Cropelka jak widać to nie tylko piękna Chorwacja, ale równie piękne inne rejony naszej matuszki ziemli. Podczytuję od dłuższego czasu zapierające dech w piersiach kilka relacji z górskich wypraw w Dolomity. Niestety nie czuję się już na siłach, aby podążać ścieżkami, którymi chadzali autorzy poszczególnych wątków. Z dużą satysfakcją jednak siedzę przed monitorem i wpatruję się w urwiska skalne przepięknych gór uchwyconych aparatem fotograficznym. Podczytuję też o narciarskich wyprawach, które nie ukrywam są mi bardzo bliskie. Bliskie, bo sam jeżdżę od bardzo dawna na nartach. Wielu forumowiczów zapewne nie ma tylu lat, co ja lat doświadczeń narciarskich.
Szczególnym sentymentem darzę włoskie Dolomity, które są na tym forum dosyć obficie relacjonowane, chociaż zimowo w znacznie mniejszym stopniu. Czując się poniekąd, malutką częścią kropelkowej społeczności postanowiłem troszeczkę aktywniej podkreślić swoją więź i pogrubić zimowy wątek. Wróciłem właśnie z narciarskiej wyprawy w te rejony i myślę, że to dobra okazja do podzielenia się wrażeniami.
W tym roku umówiliśmy się ze swoimi znajomymi mieszkającymi w Niemczech do wspólnego wyjazdu na narty. Ustalaliśmy długo termin, który by wszystkim pasował. Ja optowałem za przełomem marca i kwietnia z uwagi na dłuższy i cieplejszy dzień, znajomi za końcem stycznia z uwagi na lepszy śnieg. Stanęło gdzieś pośrodku, początek marca.

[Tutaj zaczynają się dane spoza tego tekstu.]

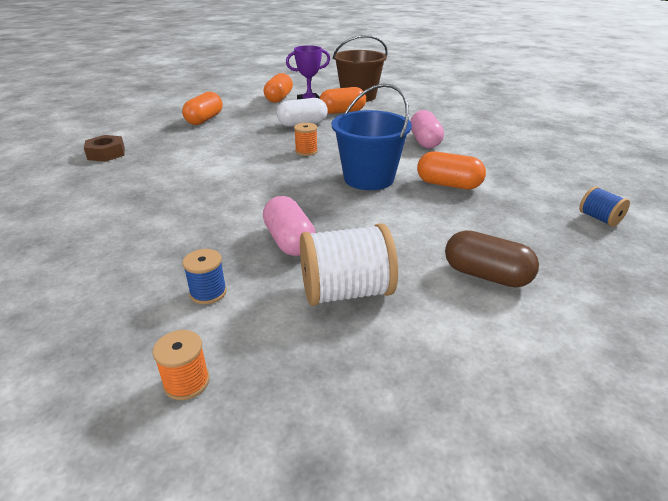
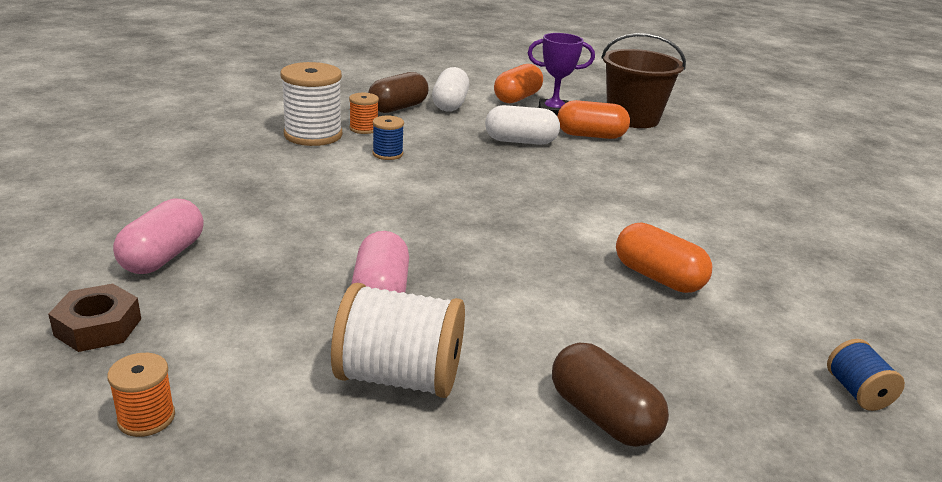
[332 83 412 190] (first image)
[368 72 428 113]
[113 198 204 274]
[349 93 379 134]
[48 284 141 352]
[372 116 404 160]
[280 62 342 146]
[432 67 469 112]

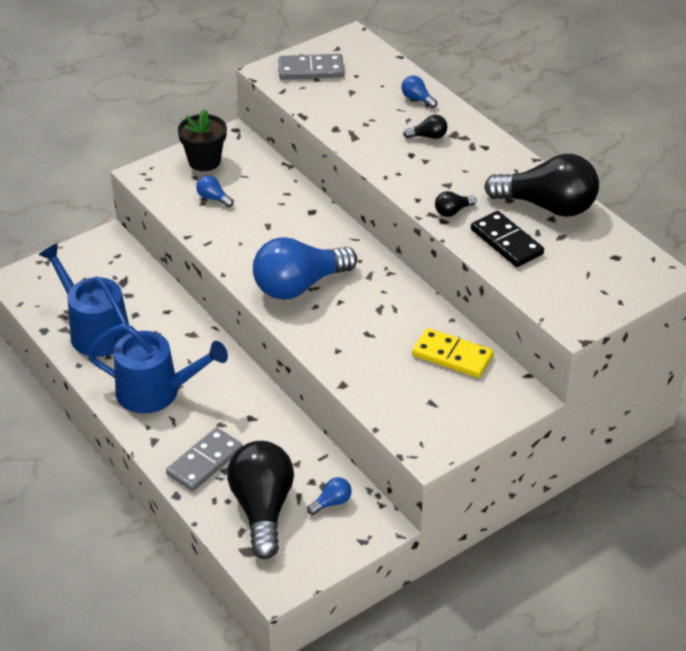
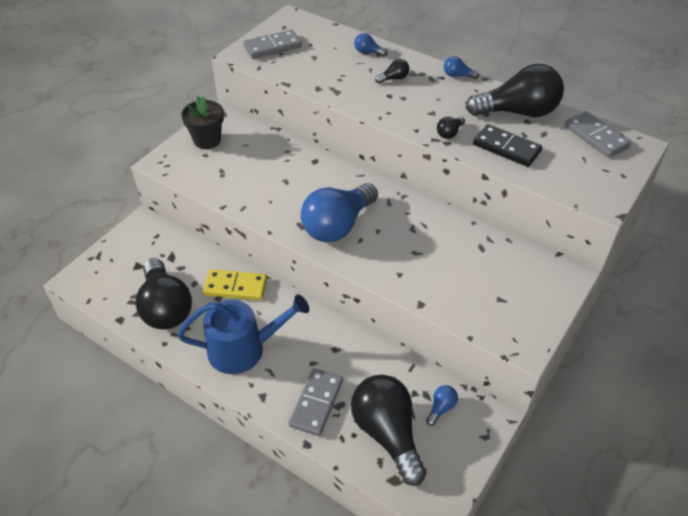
[444 56 479 79]
[136 258 192 330]
[203 269 267 300]
[565 111 631 158]

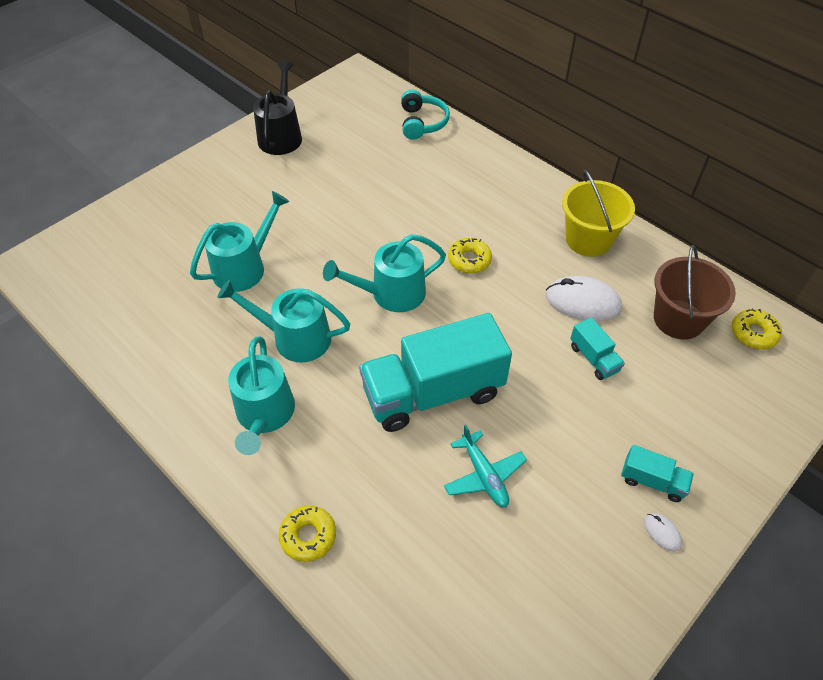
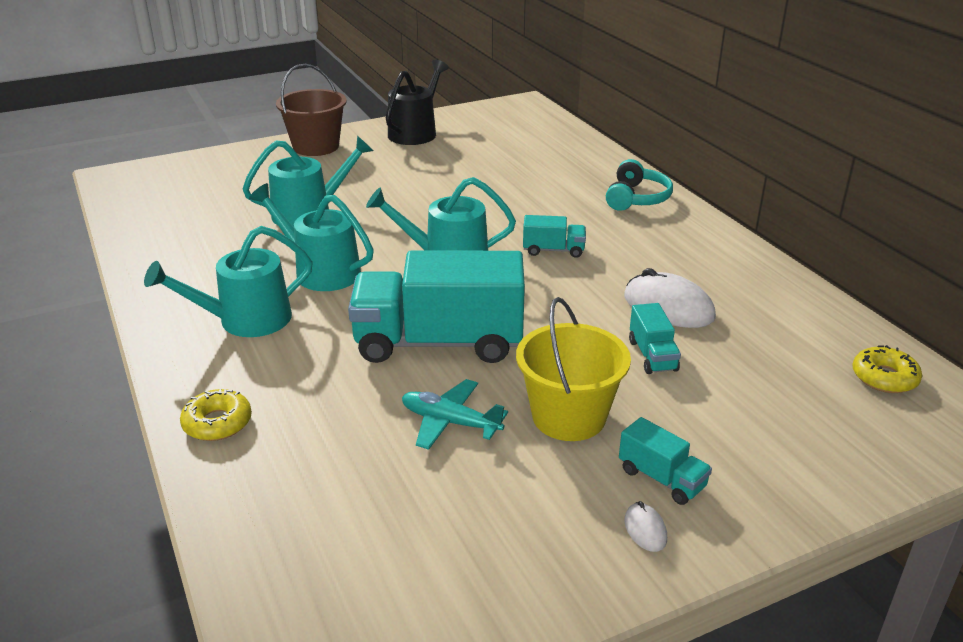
[606 159 673 211]
[516 297 631 441]
[523 215 586 258]
[276 64 347 156]
[144 226 313 337]
[402 379 508 450]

Wydawało się, że już jesteśmy dogadani do momentu, kiedy trzeba było ustalić miejsce.
- Włochy??!! - usłyszałem w słuchawce wielkie zdziwienie kolegi. Nie bardzo chciał się zgodzić na moją propozycję. Austria, to piękny kraj, język, znajomi, nowoczesne wyciągi, równe trasy, byli kilka razy i w ogóle co to za pomysł te Włochy. Ponadto muszą się pozostali znajomi zgodzić a to może być trudne i potrwać. Może jednak dasz się przekonać na tą Austrie, nalegał kolega.
- Nie chcę do Austrii!
- Dlaczego?
Użyłem wtedy decydującego i jakże przekonującego argumentu.
- Nie, bo nie, jedźcie bez mnie do Austrii, ja jadę do Włoch!!
Wytoczyłem ciężki argument
Poskutkowało. Trzeciego marca jechaliśmy samochodem do Malga Ciapela.